Work task:
Repeat word for word the stretch from "P&ID, founded by" through "striking a settlement." in the report below on Nigeria's dispute with P&ID.

Text under study:

The judgment followed an appeal before the court by the Federal Government of Nigeria against an Irish firm, Process and Industrial Developments Limited (P&ID).

The case stems from a contract for a gas project awarded by Nigeria in 2010 to P&ID.

In 2010, the Nigerian Ministry of Petroleum Resources signed a contract for the construction and operation of a new gas processing facility with P&ID, a company incorporated in the British Virgin Islands.

Under the contract, Nigeria was to supply natural gas (“wet gas”) at no cost to P&ID’s facility. For its part, P&ID was to construct and operate the facility. It would process the gas to remove natural gas liquids—which P&ID was entitled to—and return lean gas to Nigeria at no cost, which would be suitable for use in power generation and other purposes

The gas processing facility never materialised, for reasons that were disputed.

Claiming Nigeria breached the terms of the contract, in August 2012, P&ID initiated arbitration, alleging that Nigeria had repudiated the contract.

On January 31, 2017, a private arbitration tribunal ordered Nigeria to pay P&ID $6.6 billion as damages accruing from March 20, 2013, with interest at a rate of seven per cent, which amounts to nearly $11 billion.

Following the judgment, Nigeria, through Mark Howard, a British lawyer, applied for an extension of time and relief from sanctions in the Business and Property Courts of England and Wales. The application was granted by Judge Ross Cranston in September 2020.

In August 2022, Nigeria levelled fresh claims of fraud against P&ID. The Federal Government had sought to convince a UK High Court Court that the contract was a scam ab initio.

The lawyers representing the Nigerian government told Sir Ross Cranston, head of the court, that P&ID knew from the beginning that there was no deal, noting that it was only a facade to fleece the Nigerian people.

P&ID, founded by the late Michael Quinn and Brendan Cahill, Nigeria told the court, had no intention to perform any obligation concerning the purported contract, the reason the company went about bribing Nigerian government officials at the time.

Nigeria further alleged in its amended case filed in July 2022 that during arbitration proceedings, which ran for five years until 2017, two men who owned and worked for P&ID “obtained privileged and/or confidential documents” about the government’s entry into the 2010 gas deal, its strategy for defence and discussions about striking a settlement.

Nigeria had alleged that the gas deal was a scam conceived to defraud the country. It alleged that the contract was secured through dishonest means that included bribery and perjury and prayed the court to quash the arbitration award, which amounted to a total of $11 billion.

In a judgment delivered on Monday, the Presiding judge of the court, Robin Knowles, upheld Nigeria’s prayer on the ground that the ill-fated gas processing contract was obtained by fraud.

The court consequently quashed the order aced on Nigeria to pay the $11bn to P&ID.

Given information:

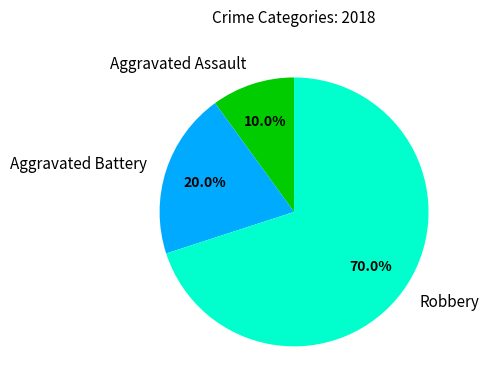

What is the largest slice in the pie chart?

Robbery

Task response:
P&ID, founded by the late Michael Quinn and Brendan Cahill, Nigeria told the court, had no intention to perform any obligation concerning the purported contract, the reason the company went about bribing Nigerian government officials at the time.

Nigeria further alleged in its amended case filed in July 2022 that during arbitration proceedings, which ran for five years until 2017, two men who owned and worked for P&ID “obtained privileged and/or confidential documents” about the government’s entry into the 2010 gas deal, its strategy for defence and discussions about striking a settlement.